Gravitational Production of Massive Spin-2 Particles During Reheating
Sarunas Verner
TL;DR
This work extends the gravitational reheating framework to a massive spin-2 dark matter candidate, analyzing production via graviton-mediated processes during reheating. Using a Fierz-Pauli spin-2 field and universal gravitational couplings, it separates production into inflaton-condensate and thermal-bath channels, then decomposes amplitudes into helicity sectors with SVT projectors. The key finding is that the helicity-0 (longitudinal) mode dominates the condensate-driven production in the light-mass regime, yielding a strong τ^{-4} enhancement and often leading to overproduction unless T_RH is kept modest or m_2 is near the inflaton mass. Overall, inflaton-induced gravitational production provides a robust, history-dependent floor for spin-2 DM abundance, with thermal production typically negligible across plausible reheating scenarios, thereby placing meaningful constraints on the spin-2 mass and reheating temperature for successful DM genesis.
Abstract
We study the minimal gravitational portal for a massive spin-2 dark matter candidate $X_{μν}$ produced during perturbative reheating. The dark sector couples to the visible sector only via gravity, and we analyze two unavoidable channels: (i) inflaton condensate annihilation, $φ+φ\to X+X$, and (ii) thermal scatterings, ${\rm SM}+{\rm SM}\to X+X$, both mediated by graviton exchange. Working in the Fierz-Pauli framework for a free massive spin-2 field of mass $m_2$, we derive the graviton-mediated amplitudes and perform a full helicity decomposition of the final state.
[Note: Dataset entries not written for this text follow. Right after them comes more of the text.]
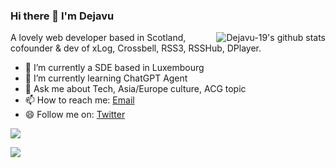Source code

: ### Hi there 👋 I'm Dejavu

<img style="max-width: 450px" align="right" src="https://github-readme-stats.vercel.app/api?username=dejavu-19&show_icons=true&icon_color=0366d6&bg_color=ffffff&hide_title=true&include_all_commits=true&count_private=true&hide_rank=true" alt="Dejavu-19's github stats"/>

A lovely web developer based in Scotland, cofounder & dev of xLog, Crossbell, RSS3, RSSHub, DPlayer.

- 🔭 I’m currently a SDE based in Luxembourg
- 🌱 I’m currently learning ChatGPT Agent
- 💬 Ask me about Tech, Asia/Europe culture, ACG topic
- 📫 How to reach me: [Email]()
- 😄 Follow me on: [Twitter](https://twitter.com/Dejavu08494128)

![](https://streak-stats.demolab.com/?user=Dejavu-19)

![](https://raw.githubusercontent.com/Dejavu-19/Dejavu-19/main/assets/github-contribution-grid-snake.svg)
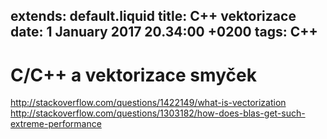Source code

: extends: default.liquid
title: C++ vektorizace
date: 1 January 2017 20.34:00 +0200
tags: C++
---

# C/C++ a vektorizace smyček


http://stackoverflow.com/questions/1422149/what-is-vectorization
http://stackoverflow.com/questions/1303182/how-does-blas-get-such-extreme-performance

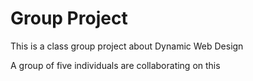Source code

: # Group Project
<p>This is a class group project about Dynamic Web Design</p>
<p>A group of five individuals are collaborating on this</p>
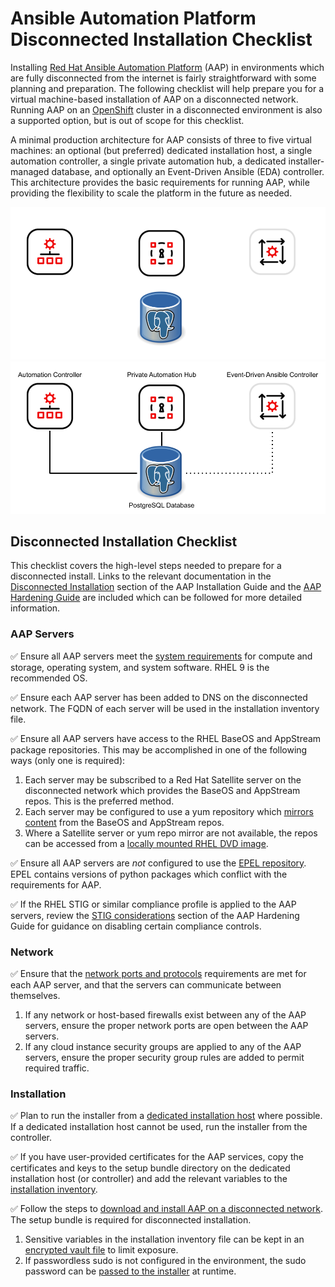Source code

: # Ansible Automation Platform Disconnected Installation Checklist

Installing [Red Hat Ansible Automation Platform](https://www.redhat.com/en/technologies/management/ansible) (AAP) in environments which are fully disconnected from the internet is fairly straightforward with some planning and preparation.  The following checklist will help prepare you for a virtual machine-based installation of AAP on a disconnected network. Running AAP on an [OpenShift](https://www.redhat.com/en/technologies/cloud-computing/openshift) cluster in a disconnected environment is also a supported option, but is out of scope for this checklist.

A minimal production architecture for AAP consists of three to five virtual machines: an optional (but preferred) dedicated installation host, a single automation controller, a single private automation hub, a dedicated installer-managed database, and optionally an Event-Driven Ansible (EDA) controller.  This architecture provides the basic requirements for running AAP, while providing the flexibility to scale the platform in the future as needed.

![Simple AAP Architecture Diagram](./images/simple-aap-architecture-dark.png#gh-dark-mode-only)![Simple AAP Architecture Diagram](./images/simple-aap-architecture-light.png#gh-light-mode-only)

## Disconnected Installation Checklist

This checklist covers the high-level steps needed to prepare for a disconnected install.  Links to the relevant documentation in the [Disconnected Installation](https://docs.redhat.com/en/documentation/red_hat_ansible_automation_platform/2.4/html-single/red_hat_ansible_automation_platform_installation_guide/index#disconnected-installation) section of the AAP Installation Guide and the [AAP Hardening Guide](https://docs.redhat.com/en/documentation/red_hat_ansible_automation_platform/2.4/html-single/red_hat_ansible_automation_platform_hardening_guide/index) are included which can be followed for more detailed information.

### AAP Servers
:white_check_mark: Ensure all AAP servers meet the [system requirements](https://docs.redhat.com/en/documentation/red_hat_ansible_automation_platform/2.4/html-single/red_hat_ansible_automation_platform_planning_guide/index#platform-system-requirements) for compute and storage, operating system, and system software.  RHEL 9 is the recommended OS.

:white_check_mark: Ensure each AAP server has been added to DNS on the disconnected network.  The FQDN of each server will be used in the installation inventory file.

:white_check_mark: Ensure all AAP servers have access to the RHEL BaseOS and AppStream package repositories.  This may be accomplished in one of the following ways (only one is required):
  1. Each server may be subscribed to a Red Hat Satellite server on the disconnected network which provides the BaseOS and AppStream repos.  This is the preferred method.
  1. Each server may be configured to use a yum repository which [mirrors content](https://docs.redhat.com/en/documentation/red_hat_ansible_automation_platform/2.4/html-single/red_hat_ansible_automation_platform_installation_guide/index#proc-synchronizing-rpm-repositories-by-using-reposync_disconnected-installation) from the BaseOS and AppStream repos.
  1. Where a Satellite server or yum repo mirror are not available, the repos can be accessed from a [locally mounted RHEL DVD image](https://docs.redhat.com/en/documentation/red_hat_ansible_automation_platform/2.4/html-single/red_hat_ansible_automation_platform_installation_guide/index#accessing-rpm-repositories-for-locally-mounted-dvd_disconnected-installation).

:white_check_mark: Ensure all AAP servers are *not* configured to use the [EPEL repository](https://docs.fedoraproject.org/en-US/epel/).  EPEL contains versions of python packages which conflict with the requirements for AAP.

:white_check_mark: If the RHEL STIG or similar compliance profile is applied to the AAP servers, review the [STIG considerations](https://docs.redhat.com/en/documentation/red_hat_ansible_automation_platform/2.4/html-single/red_hat_ansible_automation_platform_hardening_guide/index#con-controller-stig-considerations_hardening-aap) section of the AAP Hardening Guide for guidance on disabling certain compliance controls.

### Network
:white_check_mark: Ensure that the [network ports and protocols](https://docs.redhat.com/en/documentation/red_hat_ansible_automation_platform/2.4/html-single/red_hat_ansible_automation_platform_planning_guide/index#ref-network-ports-protocols_planning) requirements are met for each AAP server, and that the servers can communicate between themselves.
1. If any network or host-based firewalls exist between any of the AAP servers, ensure the proper network ports are open between the AAP servers.
1. If any cloud instance security groups are applied to any of the AAP servers, ensure the proper security group rules are added to permit required traffic.

### Installation

:white_check_mark: Plan to run the installer from a [dedicated installation host](https://docs.redhat.com/en/documentation/red_hat_ansible_automation_platform/2.4/html-single/red_hat_ansible_automation_platform_hardening_guide/index#con-install-secure-host_hardening-aap) where possible.  If a dedicated installation host cannot be used, run the installer from the controller.

:white_check_mark: If you have user-provided certificates for the AAP services, copy the certificates and keys to the setup bundle directory on the dedicated installation host (or controller) and add the relevant variables to the [installation inventory](https://docs.redhat.com/en/documentation/red_hat_ansible_automation_platform/2.4/html-single/red_hat_ansible_automation_platform_hardening_guide/index#proc-install-user-pki_hardening-aap).

:white_check_mark: Follow the steps to [download and install AAP on a disconnected network](https://docs.redhat.com/en/documentation/red_hat_ansible_automation_platform/2.4/html-single/red_hat_ansible_automation_platform_installation_guide/index#installing-the-aap-setup-bundle_disconnected-installation).  The setup bundle is required for disconnected installation.
1. Sensitive variables in the installation inventory file can be kept in an [encrypted vault file](https://docs.redhat.com/en/documentation/red_hat_ansible_automation_platform/2.4/html-single/red_hat_ansible_automation_platform_hardening_guide/index#ref-sensitive-variables-install-inventory_hardening-aap) to limit exposure.
1. If passwordless sudo is not configured in the environment, the sudo password can be [passed to the installer](https://docs.redhat.com/en/documentation/red_hat_ansible_automation_platform/2.4/html/red_hat_ansible_automation_platform_hardening_guide/hardening-aap#ref-sudo-nopasswd_hardening-aap) at runtime.
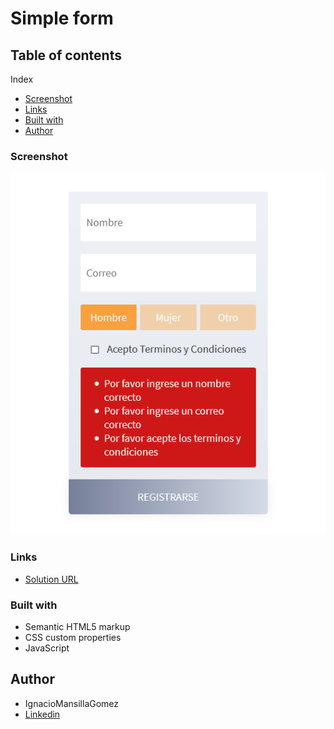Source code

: # Simple form

## Table of contents

Index

- [Screenshot](#screenshot)
- [Links](#links)
- [Built with](#built-with)
- [Author](#author)

### Screenshot

![](Formulario.png)

### Links

- [Solution URL](https://ignaciomansillagomez.github.io/Formulario-JavaScript/)

### Built with

- Semantic HTML5 markup
- CSS custom properties
- JavaScript

## Author

- IgnacioMansillaGomez
- [Linkedin](https://www.linkedin.com/in/ignacio-mansilla-gomez-3502551a3/)
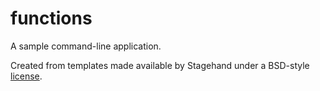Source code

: # functions

A sample command-line application.

Created from templates made available by Stagehand under a BSD-style
[license](https://github.com/dart-lang/stagehand/blob/master/LICENSE).
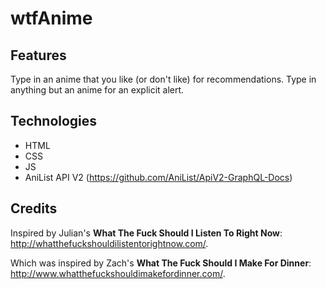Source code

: # wtfAnime

## Features
Type in an anime that you like (or don't like) for recommendations.
Type in anything but an anime for an explicit alert.

## Technologies
- HTML
- CSS
- JS
- AniList API V2 (https://github.com/AniList/ApiV2-GraphQL-Docs)

## Credits
Inspired by Julian's __What The Fuck Should I Listen To Right Now__: http://whatthefuckshouldilistentorightnow.com/.

Which was inspired by Zach's __What The Fuck Should I Make For Dinner__: http://www.whatthefuckshouldimakefordinner.com/.
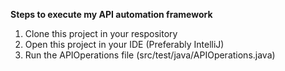 **Steps to execute my API automation framework**
1. Clone this project in your respository
2. Open this project in your IDE (Preferably IntelliJ)
3. Run the APIOperations file (src/test/java/APIOperations.java)
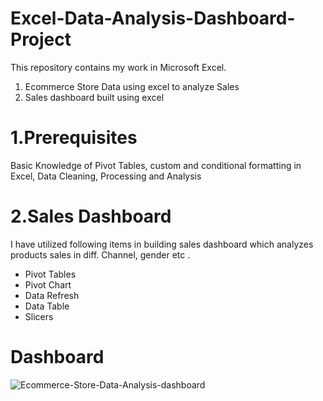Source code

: # Excel-Data-Analysis-Dashboard-Project

This repository contains my work in Microsoft Excel.

1. Ecommerce Store Data using excel to analyze Sales
2. Sales dashboard built using excel

# 1.Prerequisites
Basic Knowledge of Pivot Tables, custom and conditional formatting in Excel, Data Cleaning, Processing and Analysis

# 2.Sales Dashboard
I have utilized following items in building sales dashboard which analyzes products sales in diff. Channel, gender etc .
- Pivot Tables
- Pivot Chart
- Data Refresh
- Data Table
- Slicers

# Dashboard
![Ecommerce-Store-Data-Analysis-dashboard](https://user-images.githubusercontent.com/60383145/222998126-5185133f-6f7b-4bda-bb44-494a7585c734.jpg)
The relic abundance is obtained analytically in terms of $m_2$ and the reheating temperature $T_{\rm RH}$. In the light mass regime $m_2 \ll m_φ$ (with $m_φ$ the inflaton mass during oscillations), production is overwhelmingly dominated by the longitudinal (helicity-0) mode: the $2\to2$ cross section is parametrically enhanced, scaling as $\sim (m_φ/m_2)^4$, and yields efficient dark matter production despite purely gravitational couplings. Compared to lower-spin cases (spin-$0$, $1/2$, $1$, and $3/2$), massive spin-$2$ production is substantially more efficient for the same reheating history. Over most of the parameter space the inflaton condensate channel dominates the yield, while the thermal contribution is negligible. Avoiding overproduction typically requires either a relatively low $T_{\rm RH}$ or a spin-$2$ mass near threshold, $m_2 \lesssim m_φ$. This places the spin-$2$ portal on similar footing to other higher spins in reheating scenarios, while emphasizing the central role of the helicity-$0$ mode and the reheating history in setting the dark matter density.